Offline Dictionary-Based Compression
N. Jesper Larsson
Department of Computer Science,
Lund University,
Sweden.
Alistair Moffat
Department of Computer Science and Software Engineering,
The University of Melbourne,
Parkville 3052, Australia.
Status
Proc. IEEE, 88(11):1722-1732, November 2000.
Abstract
Dictionary-based modelling is a mechanism used in many practical
compression schemes.
In most implementations of dictionary-based compression the encoder
operates online, incrementally inferring its dictionary of available
phrases from previous parts of the message.
An alternative approach is to use the full message to infer a
complete dictionary in advance, and include an explicit
representation of the dictionary as part of the compressed message.

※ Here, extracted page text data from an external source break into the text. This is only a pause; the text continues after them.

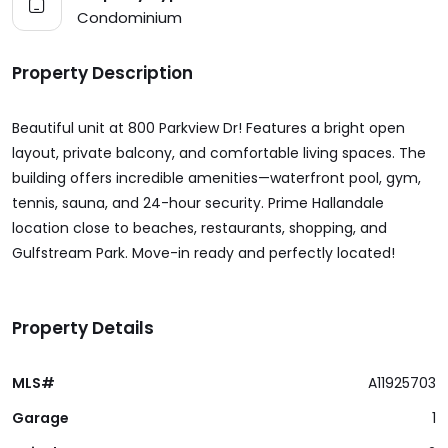
Condominium
Property Description
Beautiful unit at 800 Parkview Dr! Features a bright open
layout, private balcony, and comfortable living spaces. The
building offers incredible amenities—waterfront pool, gym,
tennis, sauna, and 24-hour security. Prime Hallandale
location close to beaches, restaurants, shopping, and
Gulfstream Park. Move-in ready and perfectly located!
Property Details
MLS#
A11925703
Garage
1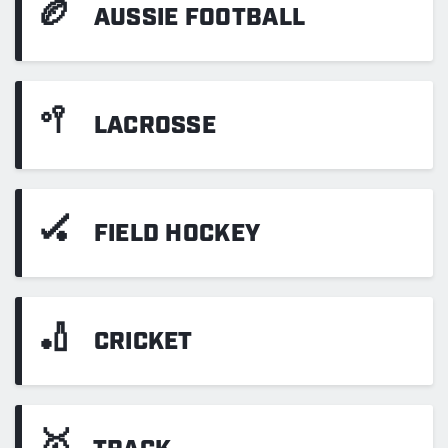
🏉
AUSSIE FOOTBALL
🥍
LACROSSE
🏑
FIELD HOCKEY
🏏
CRICKET
🥇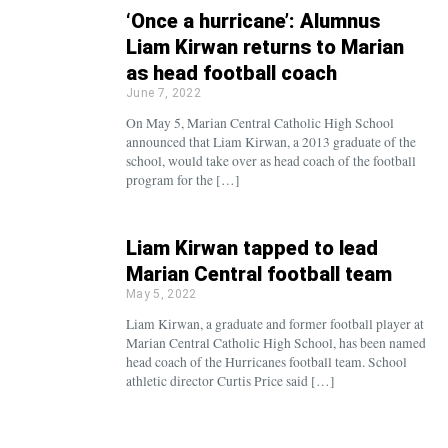
‘Once a hurricane’: Alumnus
Liam Kirwan returns to Marian
as head football coach
June 7, 2022
On May 5, Marian Central Catholic High School
announced that Liam Kirwan, a 2013 graduate of the
school, would take over as head coach of the football
program for the […]
Liam Kirwan tapped to lead
Marian Central football team
May 5, 2022
Liam Kirwan, a graduate and former football player at
Marian Central Catholic High School, has been named
head coach of the Hurricanes football team. School
athletic director Curtis Price said […]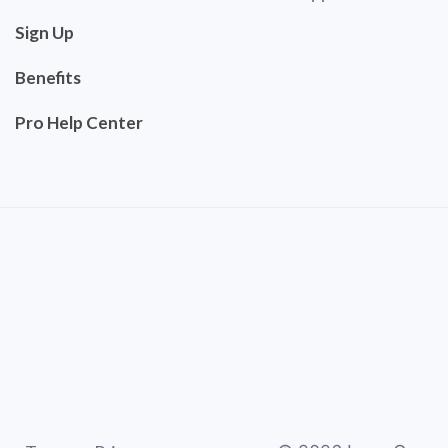
Sign Up
Benefits
Pro Help Center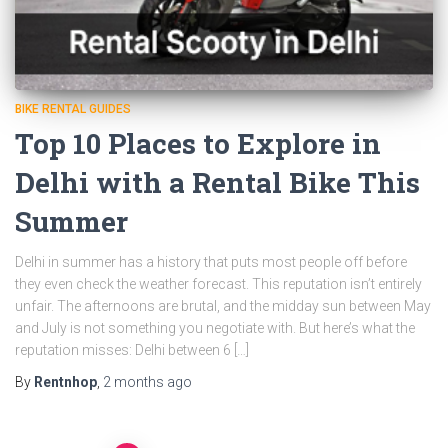
BIKE RENTAL GUIDES
Top 10 Places to Explore in
Delhi with a Rental Bike This
Summer
Delhi in summer has a history that puts most people off before
they even check the weather forecast. This reputation isn’t entirely
unfair. The afternoons are brutal, and the midday sun between May
and July is not something you negotiate with. But here’s what the
reputation misses: Delhi between 6 […]
By
Rentnhop
,
2 months
ago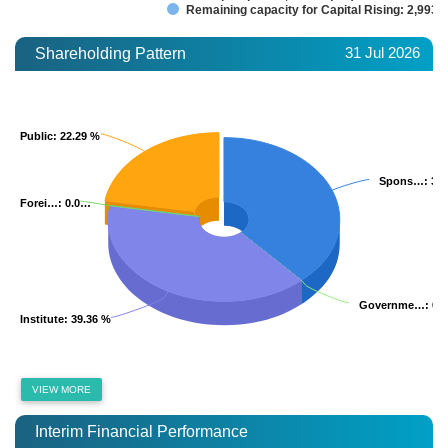
Remaining capacity for Capital Rising: 2,993.
31 Jul 2026
Shareholding Pattern
Public
Public
: 22.29 %
: 22.29 %
Spons…
Spons…
: 38
: 38
Forei…
Forei…
: 0.0…
: 0.0…
Governme…
Governme…
: 0.
: 0.
Institute
Institute
: 39.36 %
: 39.36 %
VIEW MORE
Interim Financial Performance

In this investigation we develop a compression scheme which is a
combination of a simple but powerful phrase derivation method and a
compact dictionary encoding.
The scheme is highly efficient, particularly in decompression, and
has characteristics that make it a favourable choice when compressed
data is to be searched directly.
We describe data structures and algorithms that allow our mechanism
to operate in linear time and space.
Software
Software implementing Re-Pair, Des-Pair, and Re-Store is available
from
http://www.bic.kyoto-u.ac.jp/pathway/rwan/software/restore.html.